Top of Data provided
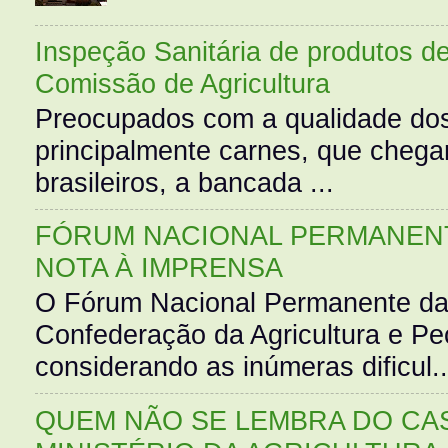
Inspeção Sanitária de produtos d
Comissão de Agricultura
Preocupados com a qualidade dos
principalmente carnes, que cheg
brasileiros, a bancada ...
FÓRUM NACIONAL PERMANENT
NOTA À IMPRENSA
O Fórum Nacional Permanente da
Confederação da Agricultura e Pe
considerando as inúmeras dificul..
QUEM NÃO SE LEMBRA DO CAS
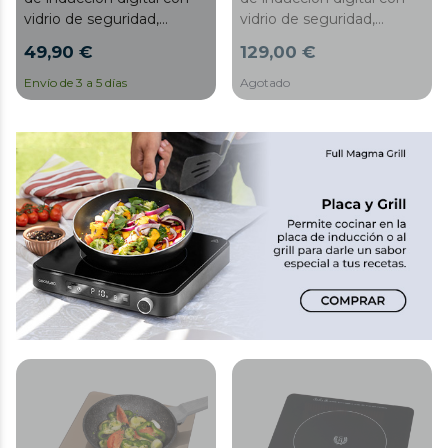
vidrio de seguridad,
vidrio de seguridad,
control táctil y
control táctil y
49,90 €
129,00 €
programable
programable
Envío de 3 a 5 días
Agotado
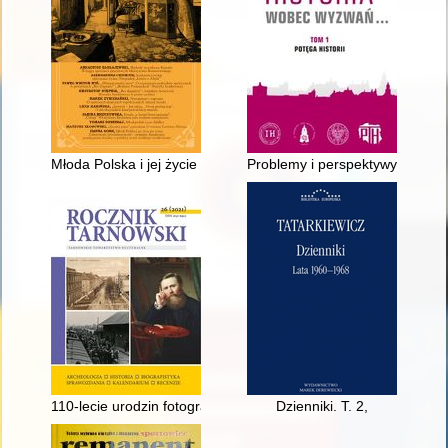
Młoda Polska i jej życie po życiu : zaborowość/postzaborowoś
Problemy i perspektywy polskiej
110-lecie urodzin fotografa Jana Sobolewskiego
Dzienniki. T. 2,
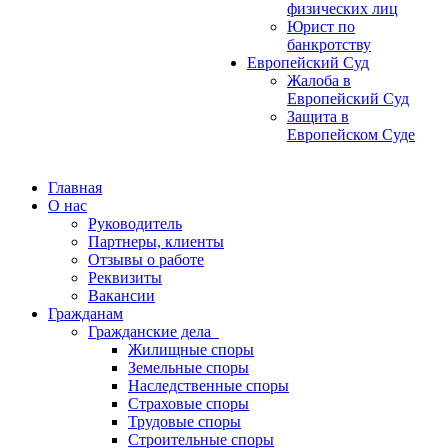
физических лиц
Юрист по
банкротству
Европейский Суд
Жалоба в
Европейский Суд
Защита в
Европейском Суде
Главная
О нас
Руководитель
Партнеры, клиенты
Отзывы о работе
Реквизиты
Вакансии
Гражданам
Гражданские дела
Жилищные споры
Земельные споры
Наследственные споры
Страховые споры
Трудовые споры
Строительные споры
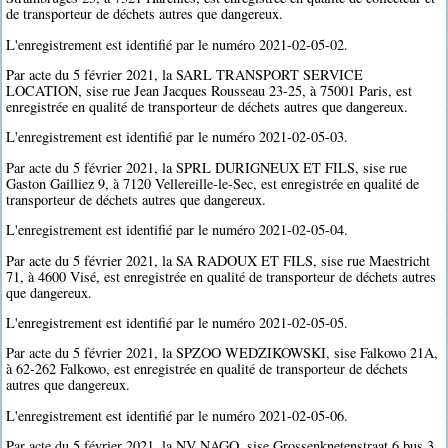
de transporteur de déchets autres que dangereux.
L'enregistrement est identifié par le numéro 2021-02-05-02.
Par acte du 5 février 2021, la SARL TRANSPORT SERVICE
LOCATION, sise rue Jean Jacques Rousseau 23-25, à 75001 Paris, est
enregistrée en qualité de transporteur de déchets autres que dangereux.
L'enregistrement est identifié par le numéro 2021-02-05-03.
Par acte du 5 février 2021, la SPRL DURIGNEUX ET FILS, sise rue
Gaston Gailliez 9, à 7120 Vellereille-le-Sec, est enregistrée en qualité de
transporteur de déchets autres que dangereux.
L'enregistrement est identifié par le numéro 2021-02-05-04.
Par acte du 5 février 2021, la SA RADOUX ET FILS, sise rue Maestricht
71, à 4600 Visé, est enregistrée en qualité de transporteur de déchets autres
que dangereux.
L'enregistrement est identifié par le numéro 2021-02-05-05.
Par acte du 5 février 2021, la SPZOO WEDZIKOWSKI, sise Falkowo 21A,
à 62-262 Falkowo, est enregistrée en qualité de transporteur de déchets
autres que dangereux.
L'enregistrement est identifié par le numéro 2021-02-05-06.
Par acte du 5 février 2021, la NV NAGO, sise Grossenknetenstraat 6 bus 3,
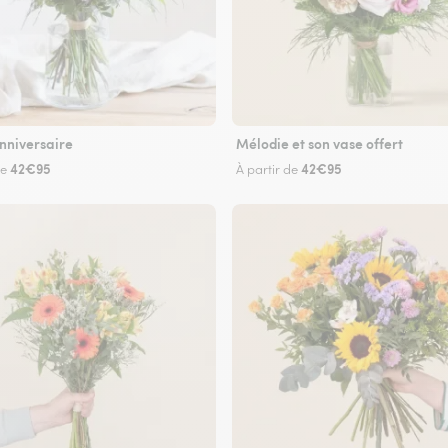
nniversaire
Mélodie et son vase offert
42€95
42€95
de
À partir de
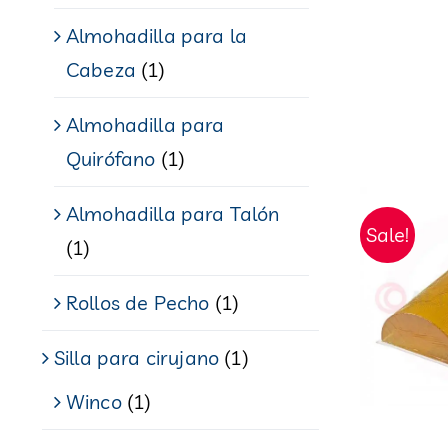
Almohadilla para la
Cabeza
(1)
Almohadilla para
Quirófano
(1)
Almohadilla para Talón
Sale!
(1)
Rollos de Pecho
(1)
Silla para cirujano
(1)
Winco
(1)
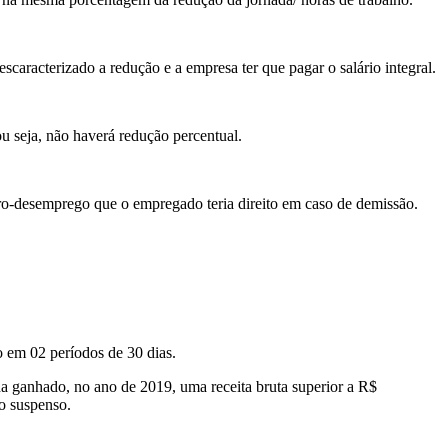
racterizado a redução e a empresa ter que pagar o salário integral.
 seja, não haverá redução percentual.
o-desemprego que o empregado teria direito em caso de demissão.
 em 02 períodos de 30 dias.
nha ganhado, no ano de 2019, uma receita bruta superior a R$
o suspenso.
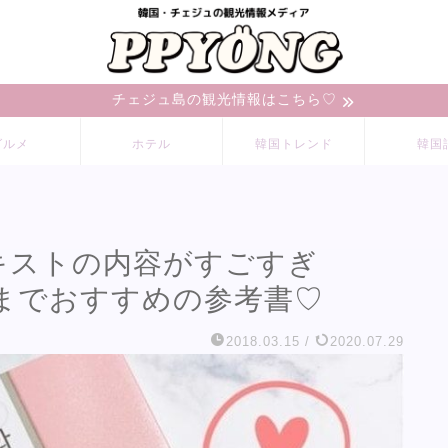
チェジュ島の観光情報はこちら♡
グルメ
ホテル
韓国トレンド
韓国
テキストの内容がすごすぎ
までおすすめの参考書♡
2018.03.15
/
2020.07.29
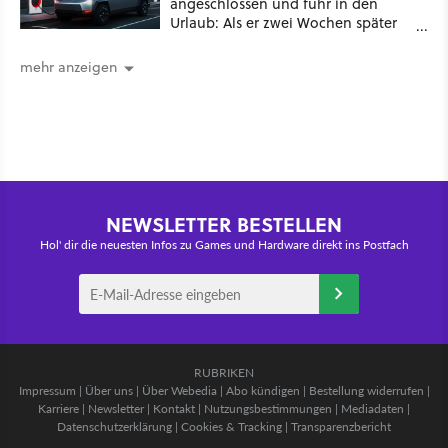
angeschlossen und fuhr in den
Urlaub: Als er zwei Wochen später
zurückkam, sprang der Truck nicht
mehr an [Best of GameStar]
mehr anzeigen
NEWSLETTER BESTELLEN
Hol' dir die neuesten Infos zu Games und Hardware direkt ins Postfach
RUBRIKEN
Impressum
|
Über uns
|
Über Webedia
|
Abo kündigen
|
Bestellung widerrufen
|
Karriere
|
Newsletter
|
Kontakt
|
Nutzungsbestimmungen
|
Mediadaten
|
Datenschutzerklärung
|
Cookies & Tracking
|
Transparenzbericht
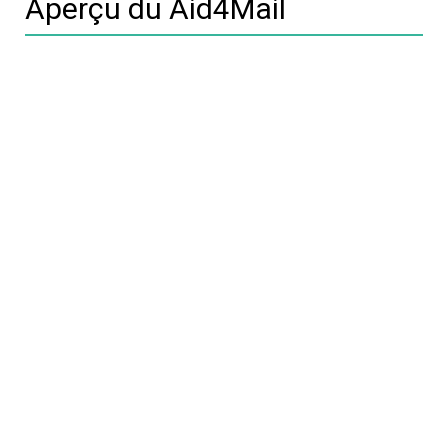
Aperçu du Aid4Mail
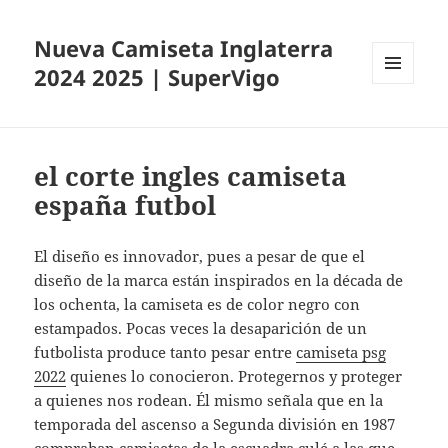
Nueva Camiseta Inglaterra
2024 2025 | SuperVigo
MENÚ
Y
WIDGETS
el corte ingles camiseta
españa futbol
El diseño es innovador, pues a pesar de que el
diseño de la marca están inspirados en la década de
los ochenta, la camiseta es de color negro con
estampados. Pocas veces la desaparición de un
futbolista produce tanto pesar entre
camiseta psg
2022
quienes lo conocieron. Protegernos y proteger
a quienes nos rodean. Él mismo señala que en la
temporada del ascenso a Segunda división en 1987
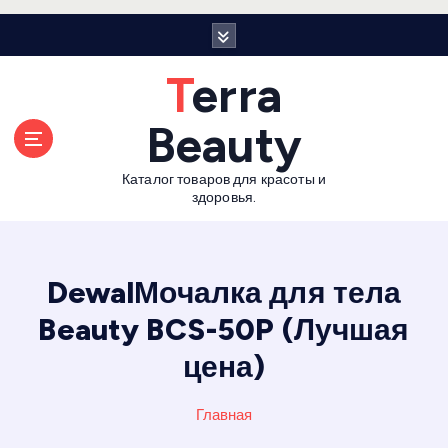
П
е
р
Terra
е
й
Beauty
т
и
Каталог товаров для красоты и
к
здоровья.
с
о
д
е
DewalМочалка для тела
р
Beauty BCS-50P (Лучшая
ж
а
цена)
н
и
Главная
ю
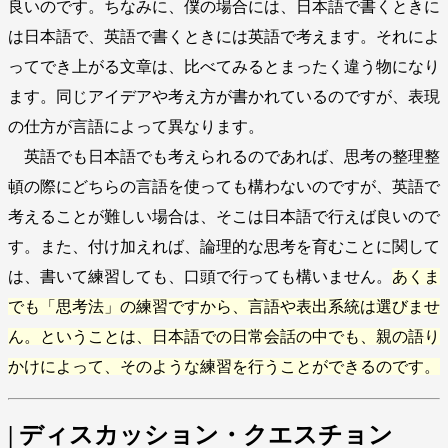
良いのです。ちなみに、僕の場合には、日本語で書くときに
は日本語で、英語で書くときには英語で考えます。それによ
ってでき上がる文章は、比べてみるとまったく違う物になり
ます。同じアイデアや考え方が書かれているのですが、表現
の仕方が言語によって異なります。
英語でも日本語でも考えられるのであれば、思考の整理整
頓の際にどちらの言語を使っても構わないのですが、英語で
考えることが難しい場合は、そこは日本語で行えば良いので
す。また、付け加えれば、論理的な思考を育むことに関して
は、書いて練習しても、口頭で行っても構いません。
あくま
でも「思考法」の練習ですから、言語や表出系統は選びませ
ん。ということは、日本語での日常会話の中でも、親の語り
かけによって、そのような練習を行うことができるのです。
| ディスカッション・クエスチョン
Bottom of Data provided
*Instructions to follow*.
Using the entries above, write out exactly the lines from the one with "Młoda Polska i" through the one with "Трудовые споры", ends included. Leave out any pictures.

*Response area*.
Młoda Polska i jej życie po życiu : zaborowość/postzaborowoś
Problemy i perspektywy polskiej
110-lecie urodzin fotografa Jana Sobolewskiego
Dzienniki. T. 2,
физических лиц
Юрист по
банкротству
Европейский Суд
Жалоба в
Европейский Суд
Защита в
Европейском Суде
Главная
О нас
Руководитель
Партнеры, клиенты
Отзывы о работе
Реквизиты
Вакансии
Гражданам
Гражданские дела
Жилищные споры
Земельные споры
Наследственные споры
Страховые споры
Трудовые споры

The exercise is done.